• [Activity list]
(a) Translate this sentence from the profile of George Matanzima into Spanish: "He served as prime minister from 20 February 1979 to 24 September 1987."
(b) Using the profile of George Matanzima, answer yes or no to each statement and quote the words that decide it: (i) He and his brother Kaiser founded the Transkei National Independence Party together. (ii) Stella Sigcau was removed from office in a coup. (iii) He died in Qamata.

• [Extract provided]
◇ ◇ ◇ ◇ ◇

2nd prime minister of Transkei
- In office 20 February 1979 – 24 September 1987
- President: Kaiser Matanzima
- Preceded by: Kaiser Matanzima
- Succeeded by: Dumnisani Gladstone Gwadiso (Acting) Stella Sigcau

Personal details
- Born: George Mzimvubu Mathanzima 26 December 1918 Qamata, Cape, South Africa
- Died: 10 November 2000 (aged 81) Queenstown, Eastern Cape, South Africa
- Party: Transkei National Independence Party

= George Matanzima =

South African politician (1918–2000)

Chief George Mzimvubu Matanzima, often misspelled as Mathanzima (26 December 1918 – 10 November 2000) was a leader of the Transkei bantustan in South Africa, a young brother of Kaiser and a grandnephew of Nelson Mandela. He and his brother, Kaiser co-founded and led the Transkei National Independence Party. Mathanzima was appointed as Prime Minister of Transkei after his brother became president. He served as prime minister from 20 February 1979 to 24 September 1987. Bantu Holomisa forced his resignation and exile in October 1987. Stella Sigcau succeeded him as prime minister, but Holomisa forced her out of office in a coup d'état and took power himself in December 1987.

◇ ◇ ◇ ◇ ◇

• [Information given]
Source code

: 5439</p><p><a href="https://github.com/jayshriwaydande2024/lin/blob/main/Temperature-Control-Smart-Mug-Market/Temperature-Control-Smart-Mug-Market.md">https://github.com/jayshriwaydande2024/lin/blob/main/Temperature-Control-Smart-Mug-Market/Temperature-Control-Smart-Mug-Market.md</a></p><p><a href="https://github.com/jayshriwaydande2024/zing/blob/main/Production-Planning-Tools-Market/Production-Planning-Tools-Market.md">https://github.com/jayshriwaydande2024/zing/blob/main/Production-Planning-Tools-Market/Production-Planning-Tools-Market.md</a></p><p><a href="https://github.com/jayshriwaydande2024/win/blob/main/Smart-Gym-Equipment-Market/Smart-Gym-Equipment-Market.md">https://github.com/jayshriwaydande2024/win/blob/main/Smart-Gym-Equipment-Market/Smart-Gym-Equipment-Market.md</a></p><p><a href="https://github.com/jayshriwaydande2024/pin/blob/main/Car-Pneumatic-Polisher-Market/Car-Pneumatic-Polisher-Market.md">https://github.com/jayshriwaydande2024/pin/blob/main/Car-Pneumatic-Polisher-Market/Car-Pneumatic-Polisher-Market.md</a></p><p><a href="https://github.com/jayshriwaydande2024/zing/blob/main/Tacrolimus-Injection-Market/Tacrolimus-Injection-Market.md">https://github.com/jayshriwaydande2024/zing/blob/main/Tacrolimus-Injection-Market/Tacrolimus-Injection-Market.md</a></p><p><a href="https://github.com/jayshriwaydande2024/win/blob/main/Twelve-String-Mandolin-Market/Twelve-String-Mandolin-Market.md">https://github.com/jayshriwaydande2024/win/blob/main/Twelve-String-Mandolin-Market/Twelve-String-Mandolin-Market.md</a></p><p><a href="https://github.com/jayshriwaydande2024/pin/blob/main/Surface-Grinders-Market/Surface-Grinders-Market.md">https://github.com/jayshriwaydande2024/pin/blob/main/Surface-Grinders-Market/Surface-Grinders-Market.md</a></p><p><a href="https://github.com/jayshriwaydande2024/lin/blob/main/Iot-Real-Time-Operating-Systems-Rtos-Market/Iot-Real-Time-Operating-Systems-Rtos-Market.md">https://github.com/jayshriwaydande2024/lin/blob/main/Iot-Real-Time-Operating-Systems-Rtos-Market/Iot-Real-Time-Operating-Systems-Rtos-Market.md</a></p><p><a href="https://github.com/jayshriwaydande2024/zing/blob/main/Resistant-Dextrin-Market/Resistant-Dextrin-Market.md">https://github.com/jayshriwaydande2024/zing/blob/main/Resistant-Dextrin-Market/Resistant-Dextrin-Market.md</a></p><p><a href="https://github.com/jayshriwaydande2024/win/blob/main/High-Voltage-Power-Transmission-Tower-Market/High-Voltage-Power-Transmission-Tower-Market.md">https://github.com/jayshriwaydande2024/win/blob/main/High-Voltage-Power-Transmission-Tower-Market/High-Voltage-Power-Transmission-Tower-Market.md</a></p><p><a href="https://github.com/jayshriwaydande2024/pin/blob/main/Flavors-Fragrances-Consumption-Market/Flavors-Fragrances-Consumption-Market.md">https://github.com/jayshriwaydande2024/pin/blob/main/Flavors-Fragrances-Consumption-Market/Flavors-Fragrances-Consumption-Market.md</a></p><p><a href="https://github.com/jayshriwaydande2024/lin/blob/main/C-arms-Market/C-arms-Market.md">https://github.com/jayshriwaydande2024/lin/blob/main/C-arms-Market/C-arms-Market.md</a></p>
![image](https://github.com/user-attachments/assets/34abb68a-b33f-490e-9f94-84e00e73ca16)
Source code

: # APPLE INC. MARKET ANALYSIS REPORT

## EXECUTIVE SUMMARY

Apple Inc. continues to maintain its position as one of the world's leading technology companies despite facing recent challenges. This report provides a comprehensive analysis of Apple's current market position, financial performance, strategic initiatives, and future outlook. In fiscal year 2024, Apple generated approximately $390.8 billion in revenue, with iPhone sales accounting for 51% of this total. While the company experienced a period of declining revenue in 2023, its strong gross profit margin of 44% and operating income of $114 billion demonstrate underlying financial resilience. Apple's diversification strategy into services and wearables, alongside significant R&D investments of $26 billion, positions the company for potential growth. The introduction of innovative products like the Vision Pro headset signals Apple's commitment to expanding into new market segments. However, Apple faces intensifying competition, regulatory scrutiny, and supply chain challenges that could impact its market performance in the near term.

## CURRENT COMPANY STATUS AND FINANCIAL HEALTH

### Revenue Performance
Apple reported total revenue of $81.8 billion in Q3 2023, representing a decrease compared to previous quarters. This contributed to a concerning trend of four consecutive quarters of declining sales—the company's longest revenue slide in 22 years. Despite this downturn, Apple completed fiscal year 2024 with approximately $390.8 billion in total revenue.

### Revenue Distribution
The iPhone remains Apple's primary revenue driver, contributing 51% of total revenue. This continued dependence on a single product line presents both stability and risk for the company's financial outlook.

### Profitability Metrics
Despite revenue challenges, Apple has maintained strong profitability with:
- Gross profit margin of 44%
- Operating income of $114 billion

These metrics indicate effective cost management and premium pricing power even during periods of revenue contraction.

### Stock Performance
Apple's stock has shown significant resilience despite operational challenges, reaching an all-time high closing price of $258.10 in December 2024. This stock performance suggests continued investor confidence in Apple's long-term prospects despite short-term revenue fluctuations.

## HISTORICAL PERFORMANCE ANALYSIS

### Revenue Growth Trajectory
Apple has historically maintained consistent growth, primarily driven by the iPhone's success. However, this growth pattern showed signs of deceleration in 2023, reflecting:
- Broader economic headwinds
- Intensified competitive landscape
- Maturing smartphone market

◇ ◇ ◇ ◇ ◇

• [Answers given]
(a) Fue primer ministro desde el 20 de febrero de 1979 hasta el 24 de septiembre de 1987.

(b)
(i) Yes: "He and his brother, Kaiser co-founded and led the Transkei National Independence Party."
(ii) Yes: "Holomisa forced her out of office in a coup d'état"
(iii) No: "Died: 10 November 2000 (aged 81) Queenstown, Eastern Cape, South Africa"